Mayor Ghulam Haider Hamidi, 65, was the third powerbroker from southern Afghanistan to be killed in just more than two weeks, underlining fears of a surge in violence in the wake of the slaying of the president’s half brother. The Taliban have claimed responsibility for all three attacks, yet the area is rife with tribal rivalries and criminals and it is not yet certain who is behind the trio of killings.
Ahmed Wali Karzai was gunned down in his home in Kandahar by a close associate on July 12, leaving a power vacuum in Kandahar and dealing a blow to the strength of the president’s support, as well as the stability of the south where the Taliban hold the most sway.
Five days later, Karzai’s inner circle suffered another hit when gunmen killed Jan Mohammad Khan, an adviser to the president on tribal issues and a former governor of Uruzgan Province, also in southern Afghanistan. A member of parliament was also killed in the July 17 attack at Khan’s home in Kabul.

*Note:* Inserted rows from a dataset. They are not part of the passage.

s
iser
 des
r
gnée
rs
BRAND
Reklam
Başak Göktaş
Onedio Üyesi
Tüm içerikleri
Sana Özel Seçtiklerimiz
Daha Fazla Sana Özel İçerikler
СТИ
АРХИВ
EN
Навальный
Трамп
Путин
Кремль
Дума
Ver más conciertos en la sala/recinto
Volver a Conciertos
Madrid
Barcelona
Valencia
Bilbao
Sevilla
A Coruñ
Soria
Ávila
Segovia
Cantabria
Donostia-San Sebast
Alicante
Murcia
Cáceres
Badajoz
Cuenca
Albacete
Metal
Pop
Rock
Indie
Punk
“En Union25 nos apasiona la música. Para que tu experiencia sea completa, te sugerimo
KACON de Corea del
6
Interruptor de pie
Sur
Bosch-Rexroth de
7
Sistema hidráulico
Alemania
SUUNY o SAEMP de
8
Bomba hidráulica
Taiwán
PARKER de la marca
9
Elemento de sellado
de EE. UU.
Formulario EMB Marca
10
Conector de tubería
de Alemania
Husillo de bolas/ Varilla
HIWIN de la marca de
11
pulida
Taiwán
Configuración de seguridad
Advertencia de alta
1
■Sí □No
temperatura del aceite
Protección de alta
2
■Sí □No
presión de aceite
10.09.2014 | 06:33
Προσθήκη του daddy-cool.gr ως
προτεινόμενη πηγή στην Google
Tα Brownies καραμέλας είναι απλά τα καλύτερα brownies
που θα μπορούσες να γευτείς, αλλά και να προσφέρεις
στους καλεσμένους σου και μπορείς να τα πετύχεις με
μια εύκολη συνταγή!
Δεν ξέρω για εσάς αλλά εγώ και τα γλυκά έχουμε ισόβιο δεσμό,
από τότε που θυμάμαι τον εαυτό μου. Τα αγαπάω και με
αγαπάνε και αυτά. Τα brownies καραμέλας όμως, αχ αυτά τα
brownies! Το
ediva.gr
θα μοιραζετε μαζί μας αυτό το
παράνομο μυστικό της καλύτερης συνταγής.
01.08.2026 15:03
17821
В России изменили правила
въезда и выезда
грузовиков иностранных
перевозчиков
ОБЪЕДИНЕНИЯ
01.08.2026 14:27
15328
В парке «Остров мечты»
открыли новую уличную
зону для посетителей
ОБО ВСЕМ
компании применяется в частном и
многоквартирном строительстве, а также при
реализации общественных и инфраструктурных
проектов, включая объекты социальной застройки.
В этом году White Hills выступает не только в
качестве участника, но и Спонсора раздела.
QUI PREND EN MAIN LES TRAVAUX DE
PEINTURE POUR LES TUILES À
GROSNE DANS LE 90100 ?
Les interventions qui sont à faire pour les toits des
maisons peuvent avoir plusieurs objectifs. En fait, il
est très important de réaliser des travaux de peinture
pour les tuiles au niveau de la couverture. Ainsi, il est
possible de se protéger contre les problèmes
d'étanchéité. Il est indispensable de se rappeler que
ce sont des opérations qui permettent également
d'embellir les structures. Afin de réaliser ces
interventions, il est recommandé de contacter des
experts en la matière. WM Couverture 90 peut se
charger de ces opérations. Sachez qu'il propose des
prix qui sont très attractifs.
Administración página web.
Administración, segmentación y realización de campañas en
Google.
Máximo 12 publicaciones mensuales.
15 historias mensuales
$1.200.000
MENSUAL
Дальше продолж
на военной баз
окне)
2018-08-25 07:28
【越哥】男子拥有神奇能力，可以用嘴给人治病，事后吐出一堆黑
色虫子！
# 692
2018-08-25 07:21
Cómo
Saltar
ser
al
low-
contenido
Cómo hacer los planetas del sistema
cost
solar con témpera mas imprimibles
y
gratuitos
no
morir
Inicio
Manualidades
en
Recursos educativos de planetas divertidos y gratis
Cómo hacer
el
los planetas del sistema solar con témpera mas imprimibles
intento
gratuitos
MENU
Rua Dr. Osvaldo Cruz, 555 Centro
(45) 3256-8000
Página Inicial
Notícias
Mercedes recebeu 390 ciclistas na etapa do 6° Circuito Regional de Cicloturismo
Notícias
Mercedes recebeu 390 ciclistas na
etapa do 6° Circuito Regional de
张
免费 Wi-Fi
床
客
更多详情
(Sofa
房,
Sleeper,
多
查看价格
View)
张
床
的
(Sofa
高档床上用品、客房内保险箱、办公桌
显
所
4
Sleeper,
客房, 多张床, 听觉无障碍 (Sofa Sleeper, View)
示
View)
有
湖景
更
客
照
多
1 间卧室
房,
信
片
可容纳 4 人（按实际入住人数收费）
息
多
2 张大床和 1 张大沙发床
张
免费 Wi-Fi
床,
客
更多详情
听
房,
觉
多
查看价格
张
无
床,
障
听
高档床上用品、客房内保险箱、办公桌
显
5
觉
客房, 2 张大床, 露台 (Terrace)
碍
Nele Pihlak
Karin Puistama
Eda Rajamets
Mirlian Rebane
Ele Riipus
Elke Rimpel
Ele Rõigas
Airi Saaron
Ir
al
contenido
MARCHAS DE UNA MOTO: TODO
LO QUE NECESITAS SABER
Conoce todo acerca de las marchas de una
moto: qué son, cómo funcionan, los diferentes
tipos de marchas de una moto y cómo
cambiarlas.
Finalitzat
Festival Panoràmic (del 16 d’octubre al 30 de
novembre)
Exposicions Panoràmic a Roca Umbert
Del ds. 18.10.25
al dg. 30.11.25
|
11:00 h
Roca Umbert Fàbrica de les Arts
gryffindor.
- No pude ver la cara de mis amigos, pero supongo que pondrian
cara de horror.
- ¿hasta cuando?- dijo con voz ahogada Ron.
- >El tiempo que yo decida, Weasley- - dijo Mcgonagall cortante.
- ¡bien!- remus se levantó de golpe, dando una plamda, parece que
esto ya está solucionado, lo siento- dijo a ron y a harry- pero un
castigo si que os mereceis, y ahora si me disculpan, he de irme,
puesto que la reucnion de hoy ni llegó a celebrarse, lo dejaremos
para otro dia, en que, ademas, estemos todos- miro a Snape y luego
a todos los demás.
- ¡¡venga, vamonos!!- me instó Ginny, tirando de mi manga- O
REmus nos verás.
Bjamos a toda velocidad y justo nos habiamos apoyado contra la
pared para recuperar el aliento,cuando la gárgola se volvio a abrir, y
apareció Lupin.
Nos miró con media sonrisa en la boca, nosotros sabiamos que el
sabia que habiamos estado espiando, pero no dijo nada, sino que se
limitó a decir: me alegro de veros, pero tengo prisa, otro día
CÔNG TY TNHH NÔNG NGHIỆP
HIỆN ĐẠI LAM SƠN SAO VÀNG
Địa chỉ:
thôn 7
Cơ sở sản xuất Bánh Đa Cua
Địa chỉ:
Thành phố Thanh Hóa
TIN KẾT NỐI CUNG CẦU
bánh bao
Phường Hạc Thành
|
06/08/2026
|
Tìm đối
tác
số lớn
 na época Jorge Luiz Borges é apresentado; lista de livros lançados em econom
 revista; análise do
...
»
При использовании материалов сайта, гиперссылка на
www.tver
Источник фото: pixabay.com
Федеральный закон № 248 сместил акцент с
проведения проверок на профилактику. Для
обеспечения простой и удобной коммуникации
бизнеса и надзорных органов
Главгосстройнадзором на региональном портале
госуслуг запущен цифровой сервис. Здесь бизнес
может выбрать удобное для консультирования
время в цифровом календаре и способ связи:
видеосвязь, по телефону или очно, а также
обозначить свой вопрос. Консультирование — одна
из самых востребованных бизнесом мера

Taliban spokesman Qari Yousef Ahmadi told reporters that they killed the Kandahar mayor because he had ordered the destruction of homes that city officials claimed had been illegally constructed. Ahmadi said the mayor was killed to avenge the deaths of two children who were killed during the demolition work.
Kandahar Governor Tooryalai Wesa said the two children were accidentally killed by a bulldozer knocking down the homes.
During his four years as mayor, Hamidi became the enemy of the Taliban, as well as others involved in criminal activities.
The mayor’s son-in-law, Abdullah Khan, said Hamidi had launched a campaign against warlords and criminals and was particularly harsh on people who took illegal control of property. Just two days before the killing, he said his father-in-law had ordered several large homes torn down because they had been built illegally.
“I don’t know who did this,” Khan said by telephone. “From day one I was afraid. Even I wanted to put pressure on him to leave.”
“It is up to the police to investigate, but we don’t really have police that can do a good investigation,” Khan said.
New US Ambassador to Afghanistan Ryan Crocker and General John Allen, the new commander of US and NATO forces in Afghanistan, condemned the assassination.
Crocker told reporters at the US embassy in Kabul that the assassination was indicative of the challenges ahead in Afghanistan.
“Assassinations are horrific acts — they are acts of terror and can have major impacts,” he said. “But I don’t think you can chart a straight line that says that three assassinations guarantee a total unraveling either of international support or Afghan confidence. It could very well go the other way.”